Dafür erweiterten sie die Funktionen der patentierten Hochsicherheitsschleuse "Lock-Keeper". Ihre Entwicklung stellten sie auf dem "Bachelorpodium" des HPI vor, zu dem gut 200 Entscheider aus Politik, Wirtschaft, Wissenschaft und Gesellschaft nach Potsdam gekommen waren.

Die vom Bereich "Civil and National Security" der Siemens AG Schweiz vertriebene Schleusenlösung ermöglichte bislang - trotz Entkopplung von Netzen aus Sicherheitsgründen - schon den Transfer von Dateien und E-Mails sowie die Nutzung von Web Services. "Damit der Lock-Keeper auch Datenbankabgleich zulässt, haben wir ein spezielles Nachrichtenaustausch-System entwickelt und eingebaut", berichtete Sebastian Roschke, Sprecher der Bachelorprojektgruppe. Wie er betonte, ist der Abgleich sogar zwischen Datenbanksystemen unterschiedlicher Art möglich. Unterstützt werden beispielsweise die Systeme Oracle, DB2, MS SQL, MySQL, MaxDB und PostgreSQL.

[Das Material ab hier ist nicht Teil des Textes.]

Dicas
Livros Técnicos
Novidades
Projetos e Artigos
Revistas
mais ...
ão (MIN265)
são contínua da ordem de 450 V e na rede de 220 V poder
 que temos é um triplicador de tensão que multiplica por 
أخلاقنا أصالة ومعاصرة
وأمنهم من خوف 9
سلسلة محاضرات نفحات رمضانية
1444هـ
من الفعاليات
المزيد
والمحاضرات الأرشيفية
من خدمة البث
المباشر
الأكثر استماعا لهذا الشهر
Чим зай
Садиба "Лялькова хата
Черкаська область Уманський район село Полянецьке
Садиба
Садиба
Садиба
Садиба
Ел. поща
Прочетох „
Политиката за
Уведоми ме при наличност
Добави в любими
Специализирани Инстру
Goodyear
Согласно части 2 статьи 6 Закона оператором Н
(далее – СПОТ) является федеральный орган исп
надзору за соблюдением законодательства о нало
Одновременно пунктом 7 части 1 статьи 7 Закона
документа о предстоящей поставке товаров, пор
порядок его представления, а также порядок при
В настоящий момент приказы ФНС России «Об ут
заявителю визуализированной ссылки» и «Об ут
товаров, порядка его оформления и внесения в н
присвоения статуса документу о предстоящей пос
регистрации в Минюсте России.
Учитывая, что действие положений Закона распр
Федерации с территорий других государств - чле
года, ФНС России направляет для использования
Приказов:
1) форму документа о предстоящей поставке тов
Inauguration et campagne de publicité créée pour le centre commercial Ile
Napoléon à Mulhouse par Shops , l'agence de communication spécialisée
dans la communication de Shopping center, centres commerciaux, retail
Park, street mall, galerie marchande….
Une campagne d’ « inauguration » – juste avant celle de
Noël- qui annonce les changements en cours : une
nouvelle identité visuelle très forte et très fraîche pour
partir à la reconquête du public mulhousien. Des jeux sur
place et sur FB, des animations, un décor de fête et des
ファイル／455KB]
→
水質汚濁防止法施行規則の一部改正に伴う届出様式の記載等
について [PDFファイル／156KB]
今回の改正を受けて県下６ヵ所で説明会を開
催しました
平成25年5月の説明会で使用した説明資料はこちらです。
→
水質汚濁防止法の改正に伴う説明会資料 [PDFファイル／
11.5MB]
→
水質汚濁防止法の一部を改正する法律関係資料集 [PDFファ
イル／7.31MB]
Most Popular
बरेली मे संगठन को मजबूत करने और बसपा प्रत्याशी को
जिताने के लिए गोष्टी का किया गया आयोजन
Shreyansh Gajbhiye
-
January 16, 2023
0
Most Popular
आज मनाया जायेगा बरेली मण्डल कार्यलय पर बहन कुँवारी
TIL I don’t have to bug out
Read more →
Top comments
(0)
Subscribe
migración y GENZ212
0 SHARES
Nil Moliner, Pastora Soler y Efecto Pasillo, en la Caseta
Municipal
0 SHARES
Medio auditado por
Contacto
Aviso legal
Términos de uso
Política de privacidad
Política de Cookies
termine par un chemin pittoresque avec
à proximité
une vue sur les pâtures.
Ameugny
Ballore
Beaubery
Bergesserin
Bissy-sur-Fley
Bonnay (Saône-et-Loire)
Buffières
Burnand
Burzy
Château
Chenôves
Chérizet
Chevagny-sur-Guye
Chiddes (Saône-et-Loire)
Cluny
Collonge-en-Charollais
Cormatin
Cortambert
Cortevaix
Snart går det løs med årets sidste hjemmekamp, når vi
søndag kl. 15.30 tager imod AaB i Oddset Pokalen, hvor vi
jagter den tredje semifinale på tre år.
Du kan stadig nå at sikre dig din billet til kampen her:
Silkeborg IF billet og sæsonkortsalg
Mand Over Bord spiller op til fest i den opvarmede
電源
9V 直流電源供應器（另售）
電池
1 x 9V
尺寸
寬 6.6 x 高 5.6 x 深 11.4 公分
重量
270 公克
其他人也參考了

"Mit dieser Entwicklung reagiert unser Institut auf die stetig wachsenden Anforderungen von Politik und Wirtschaft an hoch sichere IT-Systeme", erläuterte HPI-Direktor Prof. Christoph Meinel, der das Bachelorprojekt an seinem Fachgebiet "Internet-Technologien und -Systeme" betreut hatte. Die neue Lösung ermöglicht es zum Beispiel, sensible Informationen zwischen großen Datenspeichern auch dann abzugleichen, wenn die Kommunikation über potenziell unsichere Netzwerke erfolgen muss. "Anwendungsbereiche für den erweiterten Lock-Keeper sind dort, wo große Flexibilität und hohe Sicherheit erforderlich sind, wie zum Beispiel im Bereich E-Government, E-Business und Finanzdienstleistungen", betonte Prof. Meinel.

Bachelorpodium - Ausweis der praxisnahen Ausbildung am HPI

Das "Bachelorpodium" des Hasso-Plattner-Instituts gibt es schon seit dem Jahr 2005. Seitdem präsentieren die Bachelorstudenten des HPI einmal im Jahr öffentlich die Ergebnisse ihrer Praxis-Projekte, die sie in Teams von vier bis acht Studenten am Ende ihres Bachelorstudiums abgeschlossen haben. Sie zeigen, wie sie zwei Semester lang - von ihren Professoren angeleitet - größere praktische Aufgaben der Informationstechnologie eigenverantwortlich angepackt und welche innovativen Lösungen für Wirtschaft und Gesellschaft sie dabei entwickelt haben. Projektgeber sind renommierte Unternehmen und Institutionen aus ganz Deutschland. Eine Übersicht über die laufenden Projekte gibt die HPI-Internetseite http://www.hpi.uni-potsdam.de/lehre/studienprojekte/bachelorprojekte.html.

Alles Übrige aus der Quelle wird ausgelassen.